As we know, Android have a good amount of trouble with malwares and the primary reason is that the apps are taken from the unofficial marketplaces instead of Android's Marketplace.
Google should seek to quickly release it's protocols for accessing the official marketplace and make an app that anyone can download and install the official marketplace app. An example is the Android version of the Archos tablets where there is no access to official Android Marketplace but some other marketplaces.
Google should also see to provide SHA 256 and SHA 512 hash signatures for every application and provide a hashing tool that would show the users if their application's hash signatures matches.
Google should also consolidate and look over all Android marketplaces and may need to move in the direction like Apple's Appstore to establish a central final authority but Google should be like a benevolent dictator. This would solve most of the headaches of becoming splintered and allowing bogus apps or apps that have been deliberately modified from the original and pass off as a copy of the real app, to harm others, be nearly impossible with the use of a central authority.

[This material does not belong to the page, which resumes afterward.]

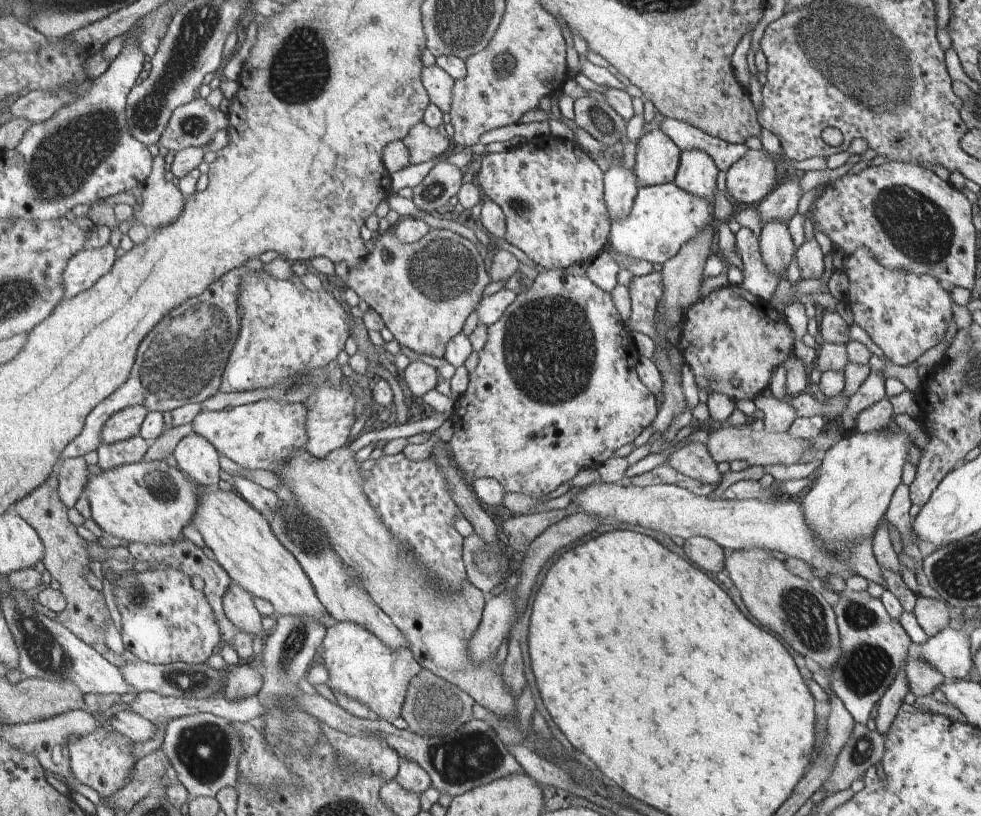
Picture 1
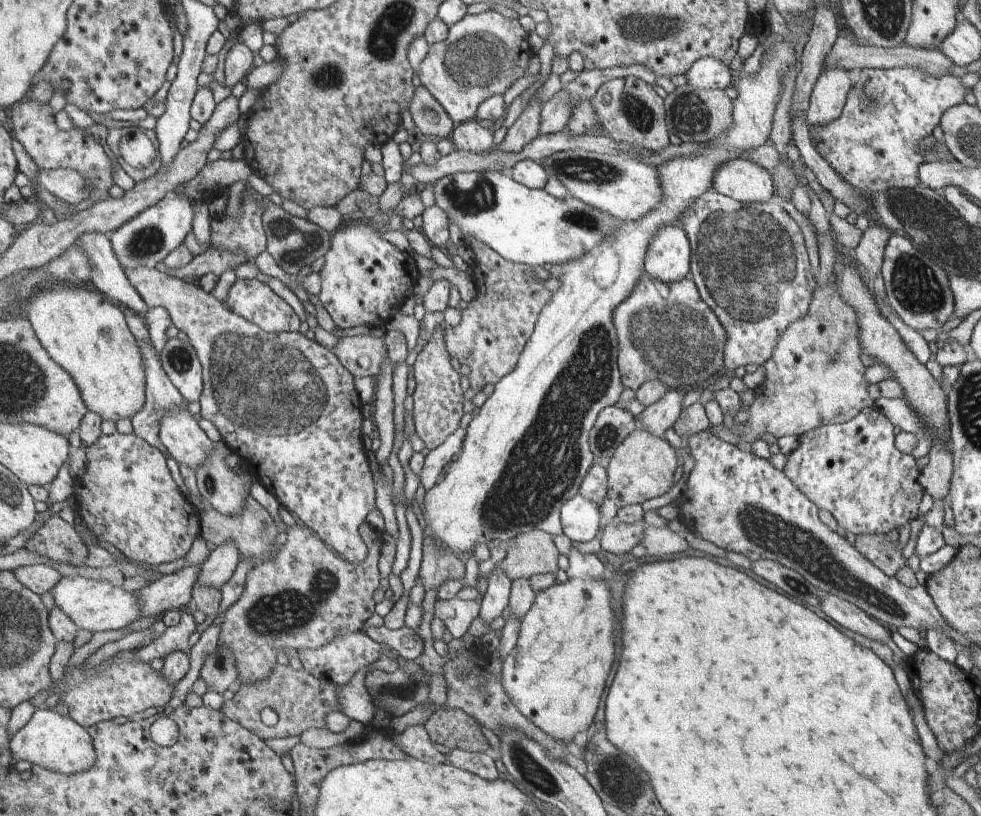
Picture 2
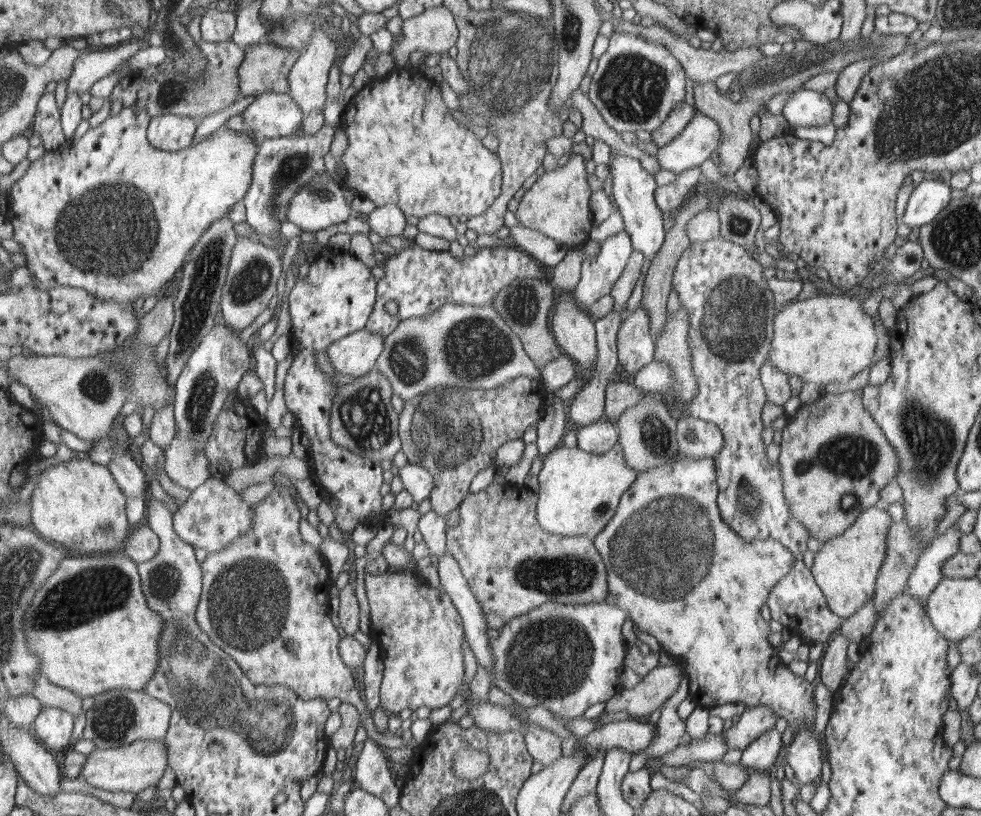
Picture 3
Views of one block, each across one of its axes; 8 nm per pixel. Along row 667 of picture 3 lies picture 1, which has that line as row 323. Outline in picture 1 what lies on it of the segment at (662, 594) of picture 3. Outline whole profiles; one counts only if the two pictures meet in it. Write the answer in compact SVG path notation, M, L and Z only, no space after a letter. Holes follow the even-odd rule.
M729 284L698 299L687 310L686 324L698 326L701 344L692 348L691 342L682 339L678 348L684 363L692 368L697 387L706 394L722 392L735 402L762 394L768 388L772 370L794 353L795 334L782 314L776 314L768 302L739 285ZM734 378L741 381L739 388L732 387Z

Hosting hacking competitions and more open research and discussion that can be conveniently accessed by the general public would allow better discovery of bugs and exploits.

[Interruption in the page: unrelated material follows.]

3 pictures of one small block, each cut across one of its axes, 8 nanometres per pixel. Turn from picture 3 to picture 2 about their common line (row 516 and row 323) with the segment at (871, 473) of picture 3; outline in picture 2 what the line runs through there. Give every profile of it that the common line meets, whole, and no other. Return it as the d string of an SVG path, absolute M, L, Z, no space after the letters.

By following Linux kernel development's footstep which actively exposes it's development in real time and allowing the community a piece of the pie to research and contribute would really enhance Android.
The Android development team within Google would not be enough. Tapping into the power of community development and listening to the community would proof to be the wisest decisions.
In the end, Android's malware exploits are mostly caused by Google's own undoing for the above I have stated and partly caused by malicious minded people who are out to make a quick bug and harm others, not regarding the privacy and safety of others.